╭──

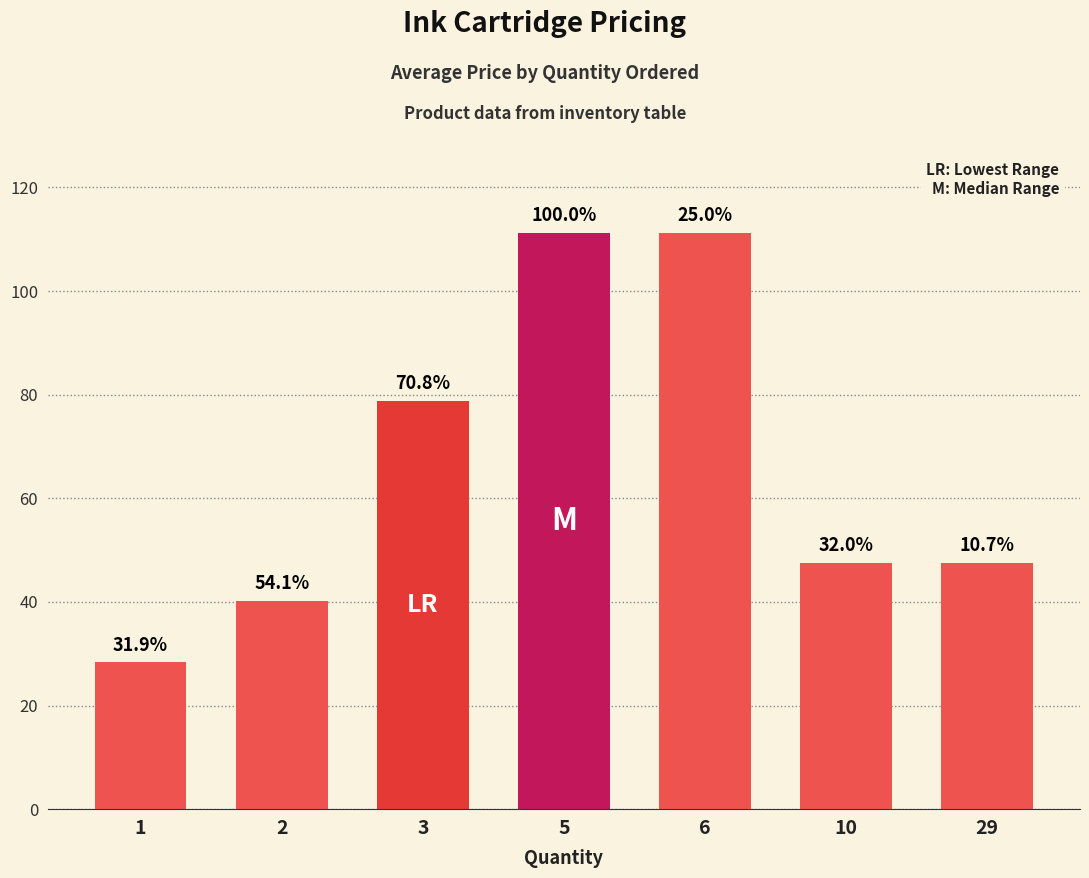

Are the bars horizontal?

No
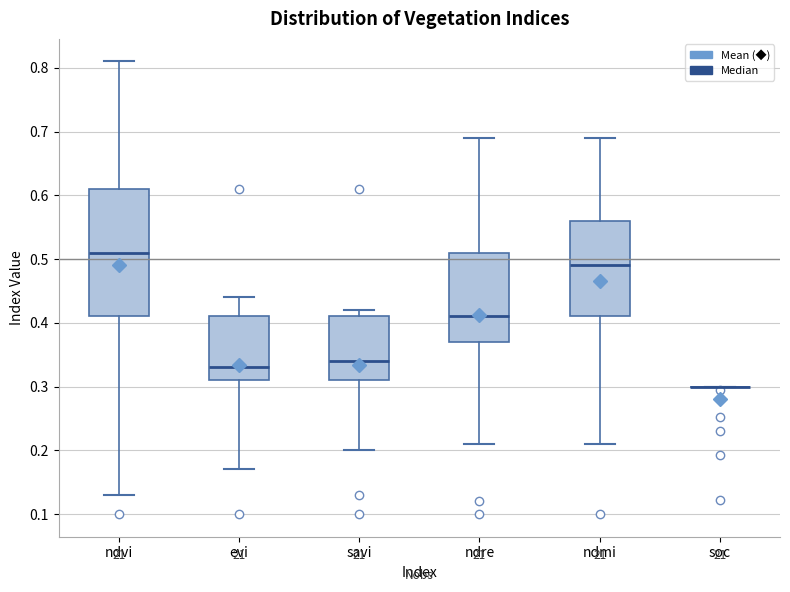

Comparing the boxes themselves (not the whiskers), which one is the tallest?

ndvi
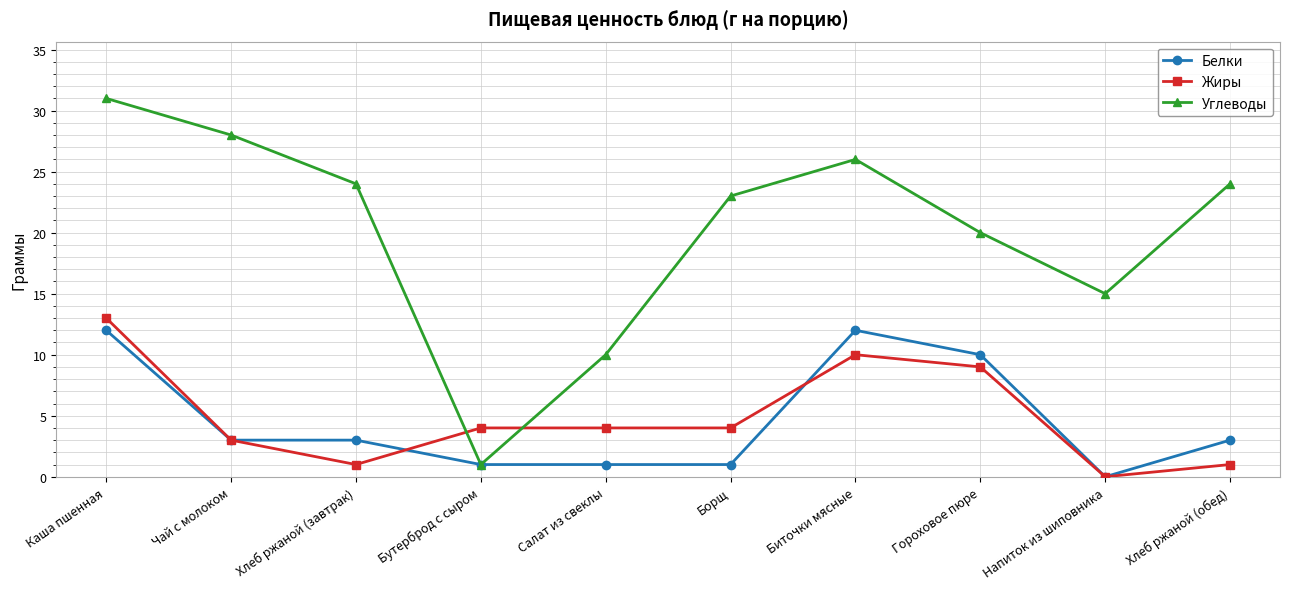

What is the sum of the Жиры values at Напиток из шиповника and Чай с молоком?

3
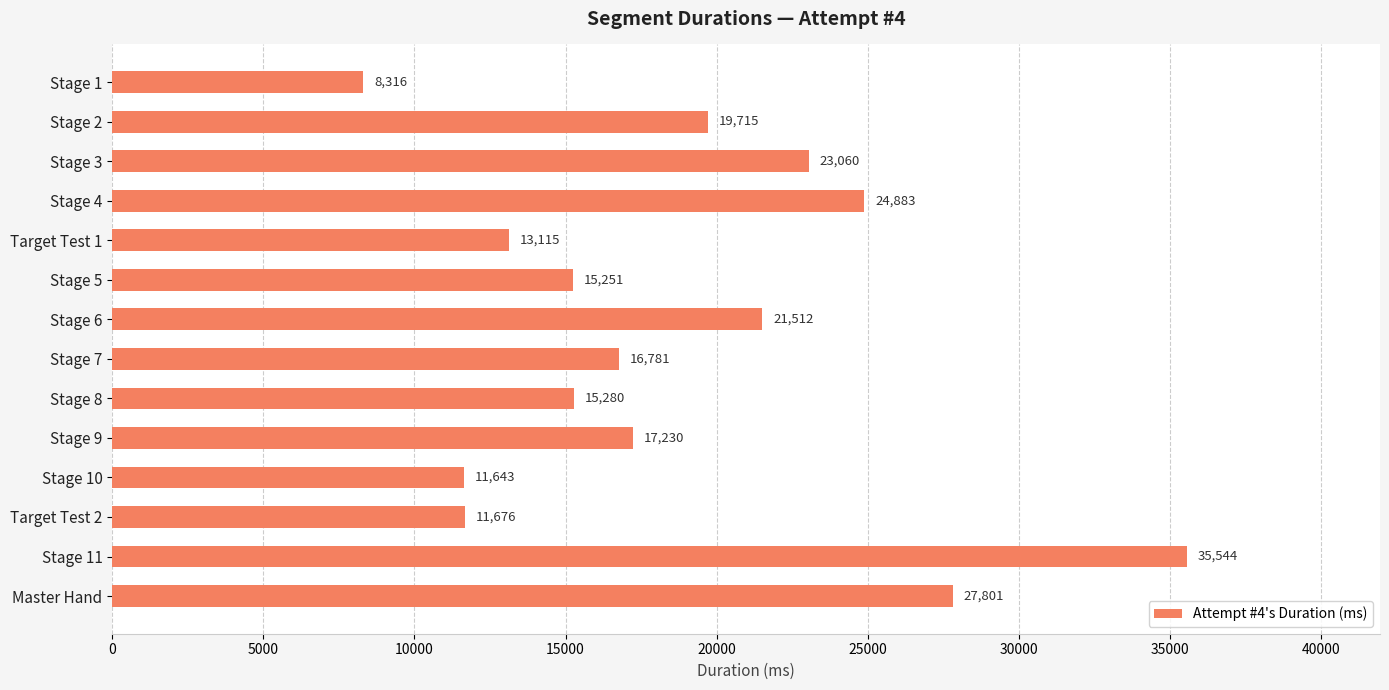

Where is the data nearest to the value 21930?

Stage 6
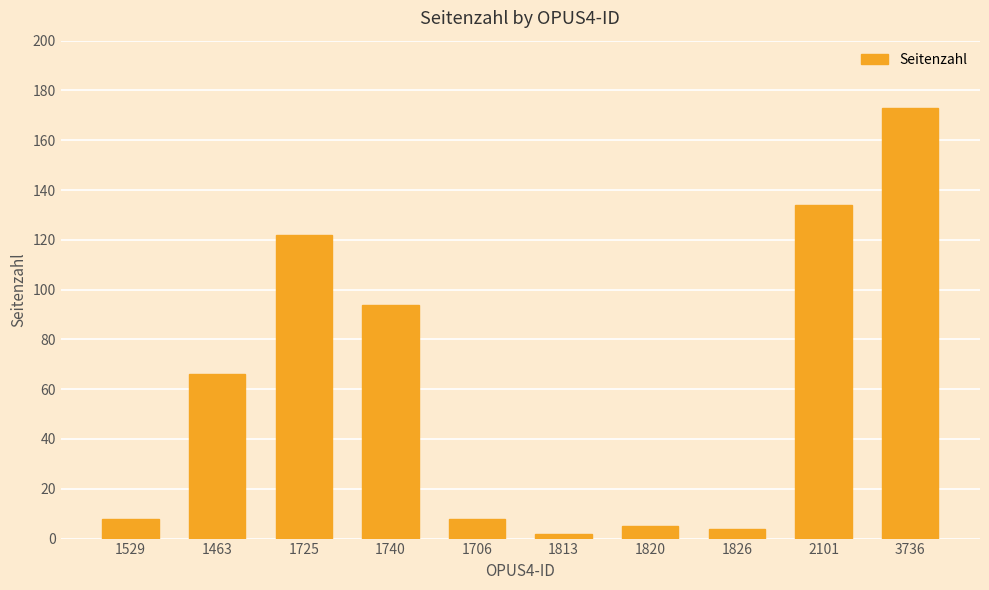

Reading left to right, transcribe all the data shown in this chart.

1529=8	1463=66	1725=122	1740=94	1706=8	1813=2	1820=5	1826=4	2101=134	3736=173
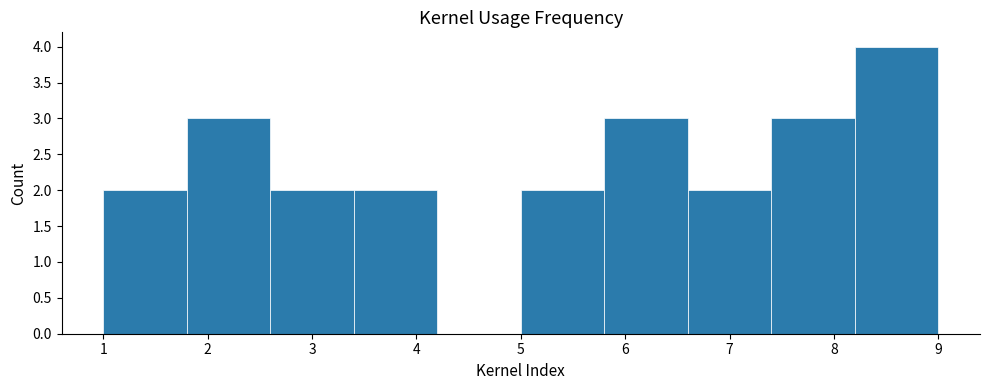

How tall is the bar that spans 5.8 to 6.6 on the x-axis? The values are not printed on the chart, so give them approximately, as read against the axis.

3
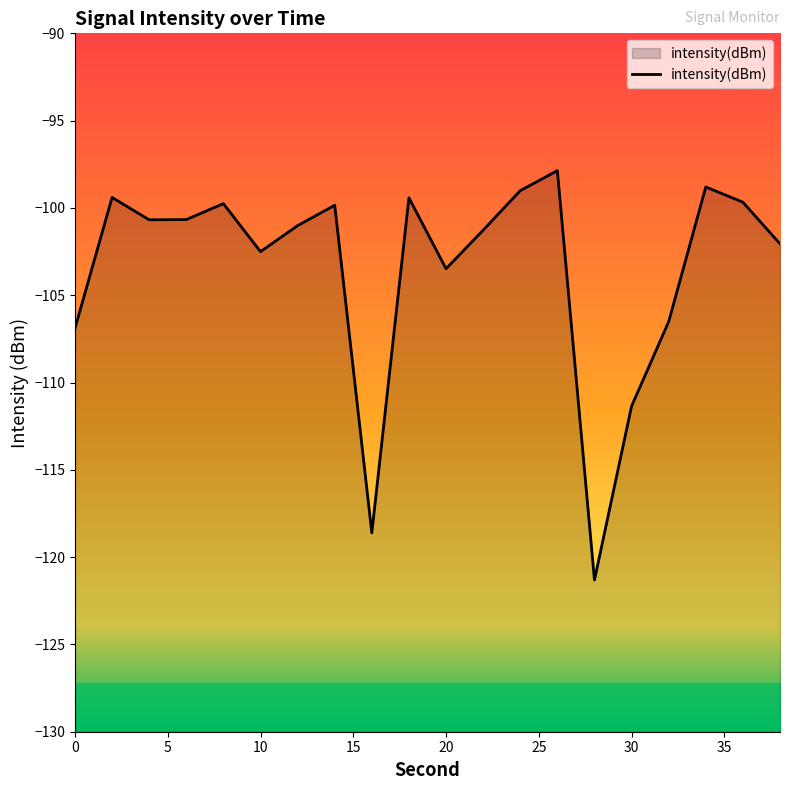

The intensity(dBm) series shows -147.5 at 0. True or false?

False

╰──

Can you give the lines of the entries above as a Markdown table with the columns "Row" and "Entry line", one line per row, with the blank lines and picture lines left out?

| Row | Entry line |
|---|---|
| 1 | Are the bars horizontal? |
| 2 | No |
| 3 | Comparing the boxes themselves (not the whiskers), which one is the tallest? |
| 4 | ndvi |
| 5 | What is the sum of the Жиры values at Напиток из шиповника and Чай с молоком? |
| 6 | 3 |
| 7 | Where is the data nearest to the value 21930? |
| 8 | Stage 6 |
| 9 | Reading left to right, transcribe all the data shown in this chart. |
| 10 | 1529=8	1463=66	1725=122	1740=94	1706=8	1813=2	1820=5	1826=4	2101=134	3736=173 |
| 11 | How tall is the bar that spans 5.8 to 6.6 on the x-axis? The values are not printed on the chart, so give them approximately, as read against the axis. |
| 12 | 3 |
| 13 | The intensity(dBm) series shows -147.5 at 0. True or false? |
| 14 | False |